God of War Director Discusses Humanizing Kratos

God of War Director Discusses Humanizing Kratos

Debuting back in 2005, the God of War games have been some of the biggest gaming successes of the 21st Century. Delivering large-scale balanced action and compelling stories, the games have become a flagship franchise for the PlayStation brand and since its announcement back at E3 is 2016, the latest installment has enjoyed much positive buzz. Of course these games aren’t perfect, with lead character Kratos’s one-note personality often meeting criticism, but it looks as though that is going to change.

Speaking to GameSpot recently, creative director for the new God of WarCory Barlog, discusses the failure of the titles to create a layered human character with whom the audience can empathize and how the new game will attempt to give the character more emotional depth. Barlog believes that one way to help do this was to relocate the character to the realm of the Norse mythology and find some of the humanity that had been lost under the violence and gore of the Greek storyline.

“I didn’t really want to go and reboot to Greek mythology, I wanted to explore something else. I think giving him a new setting, a fresh start was important. Changing Kratos, or at least exposing a new side to him, making him more dimensional, kind of the archaeological uncovering of his humanity, to discover there is a human buried way deep inside, a human that was beat down…”


When looking at the series, moving away from Greek Mythology to find Kratos’s humanity does make sense. Most will recall that the series began with a more emotional and human Kratos attempting suicide, unable to deal with the loss of his family. Unfortunately as the series progressed and the scope of the games stories widened, Kratos’s humanity got left behind and the character became little more than a perpetually angry killing machine, with any other attempts to fix this aspect of the character ultimately falling flat. “There where a lot of balls I dropped,” Barlog discussed regarding Kratos’s humanity. “I tried maybe to go a little bit wider, I really wanted to have Kratos’s impact be felt all around throughout world”
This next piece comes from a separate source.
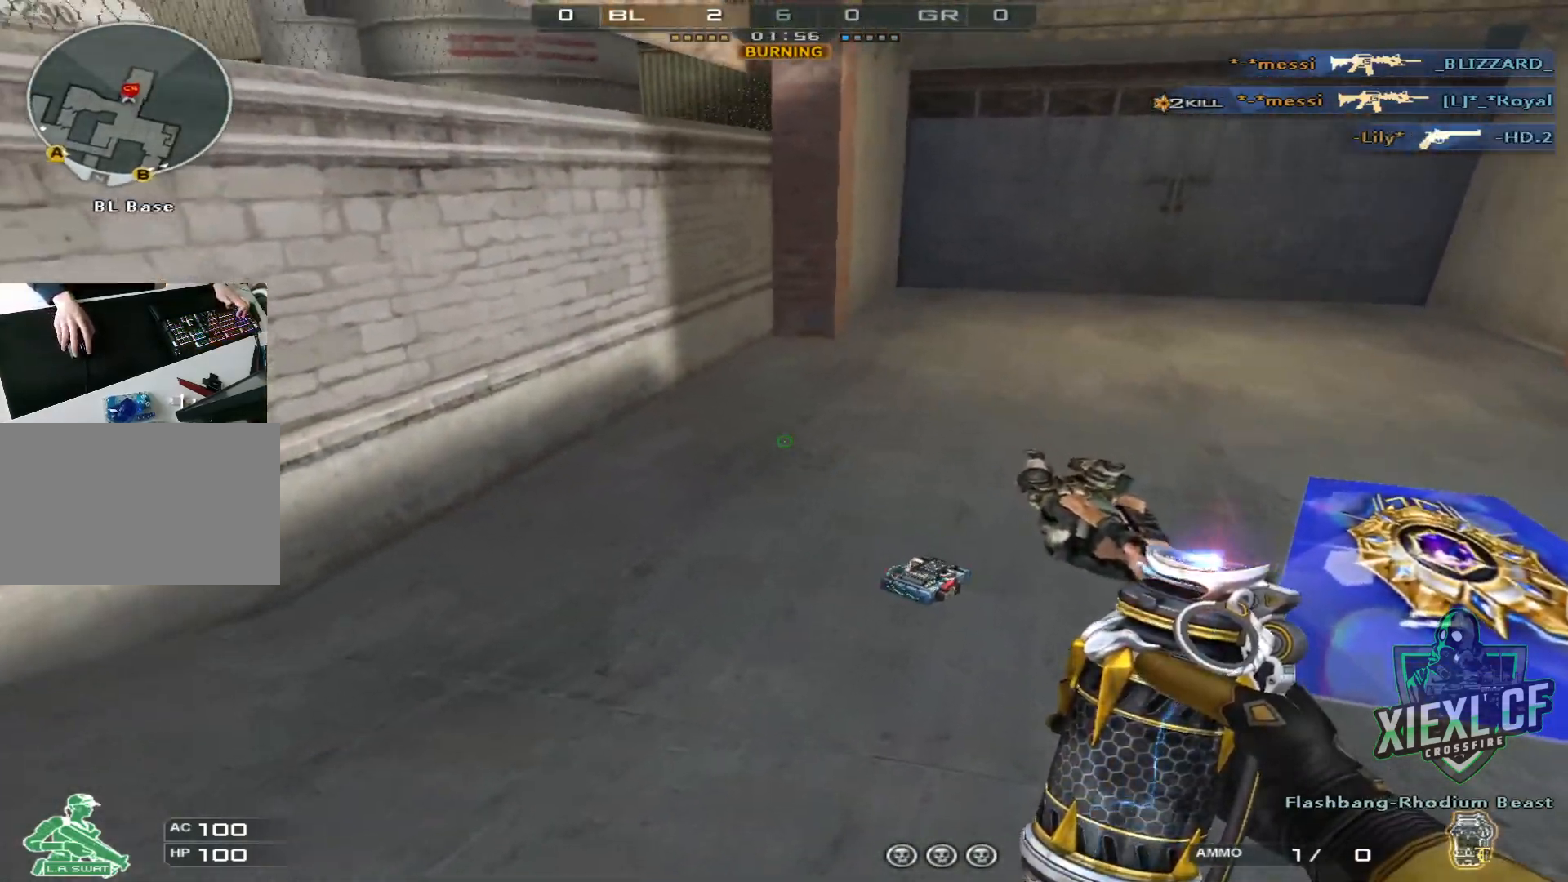
{"keys": ["w"], "mouse": [], "events": [[50, "d", "up"]]}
Of course, a change in location isn’t enough to change Kratos and expose other sides of him. Barlog and the team at Santa Monica Studios believe that the key to this development lies with Atreus, his son introduced in the new title. As is shown in the video, Kratos must soften if he wishes to be a good father to his son and keep him from going down the same path as him. This use of the a child to expose previously unseen facets of a father figures’ personality are similar to the relationship between Joel and Ellie in The Last of Us. Both Joel and Kratos are hardened men, tormented by past trauma and only through the mentoring and love for a child, or surrogate child do more dimensions begin to emerge.

Barlog describes a moment seen in the E3 demo where the pair are seen hunting. Atreus makes a mistake and in the middle of yelling at his son, Kratos takes control of his anger to finish his thought calmly, but still with a bite. Barlog called this the “Aha writing moment” saying, “He isn’t going to know how to emote or be vulnerable or relate to his son so he isn’t going to say a lot” and that “There is some of the most human moments when Kratos is somewhat quiet.”

god of war epic cg trailer

On many levels, Atreus’s relationship with his Father goes even further than that, forcing Kratos to display humility and a willingness to learn and change. On a base level Kratos is a man in a new world, with customs and traditions unknown to him and he must at times listen to his son, as this is the only world Atreus has ever known and he knows it well. Of course this can be seen as a parallel for both characters’ relationship with humanity. Atreus is unaware of his father’s lineage and has grown up human, lived as a human, so it is through him that Kratos will learn how to be human again.

“He is this way to get Kratos to open up a little bit more but also he has as much to teach as Kratos does, in some ways more. He’s seeing the world as a human, he doesn’t understand gods, he understands what its like to be a human, its how he was raised and he’s able to help Kratos see that and pull a little of that out of him. So this little kid is teaching his demi-god dad what it means to be a human, while his dad is trying to teach him how not to make the mistakes that he made.”

With the game less than a month away fans won’t have to wait very long to see if Barlog and his team are successful in rehabilitating Kratos humanity. Still this level of thought and care being put into the development of the characters is a good sign for the series and its future, which looks to already be mapped out. All we really know for sure is that this entry in the franchise is shaping up to be an experience not to be missed.

God of War is set to release on April 20, 2018 for PlayStation 4.